# Wie schließt man zwei PCs zusammen?



## Gazelle (28. November 2011)

*Wie schließt man zwei PCs zusammen?*

Hallo,
wie schließt man am besten zwei PCs zusammen um Daten der Festplatte des alten auf den neuen zu kopieren, welche über USB oder externe Festplatten komischerweise nciht kopiert werden können?


----------



## Abufaso (28. November 2011)

Die alte Festplatte in den Neuen einbauen.


----------



## Royce (28. November 2011)

Hi,
du könntest es mit Lan versuchen oder einfach die Festplatte in den anderen PC einvauen. Auf die schnelle fällt mir nichts besseres ein...
greetings Royce


----------



## Gazelle (28. November 2011)

*AW: Wie schließt man zwei PCs zusammen?*

Ohne Festplatte ausbauen!


----------



## Royce (28. November 2011)

Wie ich schon sagte kannst du es ja mit einer stinknormalen LAN- Verbindung probieren.

Royce


----------



## Dragon70 (28. November 2011)

*AW: Wie schließt man zwei PCs zusammen?*

Du brauchst ein LAN-Kabel das Crossover kann, also ein Crossoverkabel.  Korrigiert mich falls nötig 


MFG Dragon


----------



## EnergyCross (28. November 2011)

*AW: Wie schließt man zwei PCs zusammen?*



Dragon70 schrieb:


> Du brauchst ein LAN-Kabel das Crossover kann, also ein Crossoverkabel.  Korrigiert mich falls nötig
> 
> 
> MFG Dragon


 

right


----------



## Royce (28. November 2011)

Kann man nicht einfach ein normales Lan-Kabelnehmen? Wenn nicht, warum?
Royce


----------



## Gazelle (28. November 2011)

*AW: Wie schließt man zwei PCs zusammen?*

Ja so ein stinknormales LAN Kabel wie ich es beim Ethernet auch habe?

Und dann? Muss ich dann erst ein Netzwerk einrichten?


----------



## EnergyCross (28. November 2011)

*AW: Wie schließt man zwei PCs zusammen?*

ein normales lan kabel wird nicht gehen. weil die stecker 1 zu 1 verbunden sind. dazu brauchst du ein Crossover. dort ist pin [3 und 5] und pin [4 und 6] vertauscht wenn ich mich nicht irre. 
auf jedenfall kannst du dadurch erst den datenaustausch ermöglichen, falls du ein lan kabel nehmen willst benötigst du zusätzlich einen Hub oder Switch.
:::
* Aufgabenstellung: Was benötigt man laut dem letzten Beitrag von EnergyCross im Forenthread über das Verbinden zweier PCs zusätzlich, wenn man ein normales LAN-Kabel nehmen will?

[Einträge aus einer Sammlung]
:::
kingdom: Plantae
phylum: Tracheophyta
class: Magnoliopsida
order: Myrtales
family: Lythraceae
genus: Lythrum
:::
* Die Antwort: Man benötigt zusätzlich einen Hub oder Switch.